1. The presence of a beloved object is the grand preparative of any place, and that which gives it its principal charm. Such is the preparation of a place in the future world for us. Jesus is there, and that is quite enough. If any thing will operate as a magnet to attract us from earth to heaven, it is the consideration of being “where Jesus sitteth at the right hand of God.” Think what an accession of joy his triumphant entrance must have occasioned through all the heavenly regions, and what a source of uninterrupted bliss his presence affords. What would some societies be without certain interesting characters, which are in effect the life of them? And what would heaven be without Christ? The zest of all its bliss consists in his being there, and this is urged as the grand motive to “setting our affections on things above,” Col. 3:1, 2.

2. There also he will gather together the whole family of heaven and earth. His redemption brings multitudes to glory, out of every kindred, and tongue, and people, and nation; and every one that enters adds to the enjoyment. In order to connect us together in the closest bonds of affection, God has so ordained, that both in this world and that which is to come our blessedness should be bound up with that of each other; in seeing the good of his chosen, rejoicing in the gladness of his nation, and glorying with his inheritance. Hence it follows that every accession to the heavenly world affords an influx to the enjoyment of its inhabitants. Every one that goes before may be said to contribute to the preparing of the place for them which follow after. The pure river of the water of life has its origin in the throne of God and of the Lamb; but in its progress it passes through various mediums, which swell its streams, and render it more and more delectable. From the entrance of righteous Abel into the new Jerusalem, to this day, it has been rising higher and higher, and will continue to do so till all the nations of the saved are gathered together.

3. Christ prepares a place for us, in superintending the concerns of the universe, and causing all events to work together and produce the highest ultimate good.
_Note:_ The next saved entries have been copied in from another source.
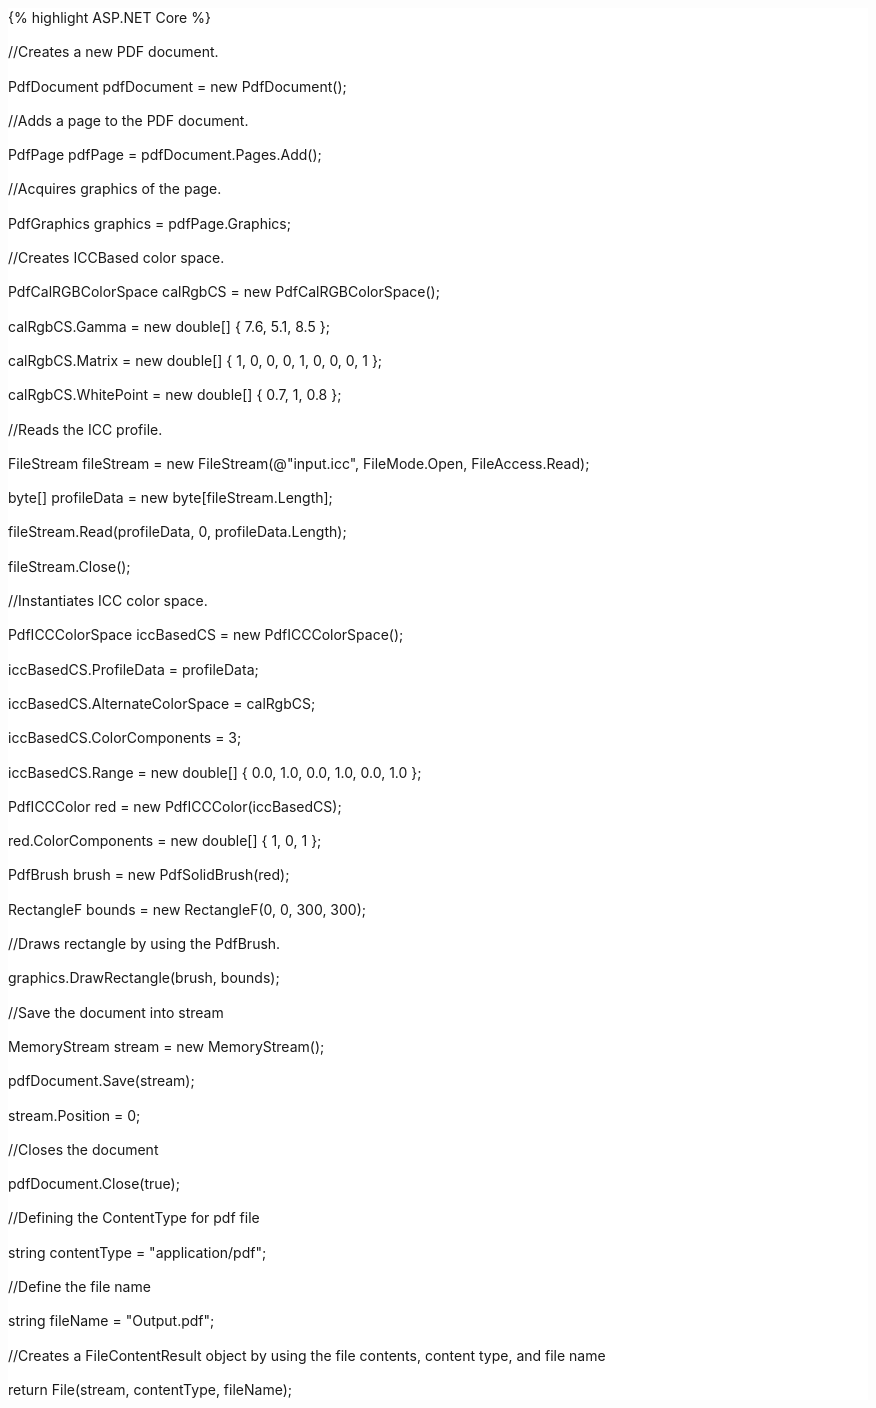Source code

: {% highlight ASP.NET Core %}

//Creates a new PDF document.

PdfDocument pdfDocument = new PdfDocument();

//Adds a page to the PDF document.

PdfPage pdfPage = pdfDocument.Pages.Add();

//Acquires graphics of the page.

PdfGraphics graphics = pdfPage.Graphics;

//Creates ICCBased color space.

PdfCalRGBColorSpace calRgbCS = new PdfCalRGBColorSpace();

calRgbCS.Gamma = new double[] { 7.6, 5.1, 8.5 };

calRgbCS.Matrix = new double[] { 1, 0, 0, 0, 1, 0, 0, 0, 1 };

calRgbCS.WhitePoint = new double[] { 0.7, 1, 0.8 };

//Reads the ICC profile.

FileStream fileStream = new FileStream(@"input.icc", FileMode.Open, FileAccess.Read);

byte[] profileData = new byte[fileStream.Length];

fileStream.Read(profileData, 0, profileData.Length);

fileStream.Close();

//Instantiates ICC color space.

PdfICCColorSpace iccBasedCS = new PdfICCColorSpace();

iccBasedCS.ProfileData = profileData;

iccBasedCS.AlternateColorSpace = calRgbCS;

iccBasedCS.ColorComponents = 3;

iccBasedCS.Range = new double[] { 0.0, 1.0, 0.0, 1.0, 0.0, 1.0 };

PdfICCColor red = new PdfICCColor(iccBasedCS);

red.ColorComponents = new double[] { 1, 0, 1 };

PdfBrush brush = new PdfSolidBrush(red);

RectangleF bounds = new RectangleF(0, 0, 300, 300);

//Draws rectangle by using the PdfBrush.

graphics.DrawRectangle(brush, bounds);

//Save the document into stream

MemoryStream stream = new MemoryStream();

pdfDocument.Save(stream);

stream.Position = 0;

//Closes the document

pdfDocument.Close(true);

//Defining the ContentType for pdf file

string contentType = "application/pdf";

//Define the file name

string fileName = "Output.pdf";

//Creates a FileContentResult object by using the file contents, content type, and file name

return File(stream, contentType, fileName);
Glory awaits the righteous immediately upon their departure from the body, but a much greater glory is in reserve. Innumerable events in the system of providence must remain inexplicable, till the mystery of God be finished. It is impossible for spectators to comprehend the use of all the parts of a complicate machine, till it is constructed and put into motion. And as our Forerunner is now preparing the scenery of this grand exhibition, and hastening it to its desired issue, it is thus that he is preparing a place for us.

Hence we are encouraged to be looking for, and hasting unto, the coming of the day of God, and directed to consider it as the period when we shall be fully “satisfied.” How solemn, and yet how sweet, is the description of it! “The Lord himself shall descend from heaven with a shout, with the voice of the archangel, and the trump of God; and the dead in Christ shall rise first.” A “shout” perhaps denotes the universal joy of heaven, for the arrival of the day when the war is terminated in victory, and the last enemy is destroyed. The blowing of a “trumpet” may probably allude to that of the jubilee, on which the prison doors were thrown open, and the captives set at liberty. Such were the consolations presented to the Thessalonians, on the death of their Christian friends.

Our Lord did not absolutely forbid his apostles to weep at his departure; he himself wept at the grave of Lazarus; but he dissuaded them from excessive grief. “Let not your heart be troubled.” I think I never felt what may be called heart trouble, or deep distress, for the loss of any person, however near to me, whose death I considered merely as a removal to the church above. The words of our Saviour are here applicable: “If ye loved me, ye would rejoice, because I go to the Father; for my Father is greater than I.” That is, the glory I go to possess with my Father is greater than any thing I could inherit upon earth; and therefore, if ye loved me, and your love operated in a proper way, you would rather be glad for my sake than sorry for your own.

Fuller, A. G. (1988). “Consolation to the Afflicted,” SermonXLIX. Sermons and Sketches. The Complete Works of Andrew Fuller: Memoirs, Sermons, Etc. (J. Belcher, Ed.; Vol. 1, pp. 446–447). Sprinkle Publications.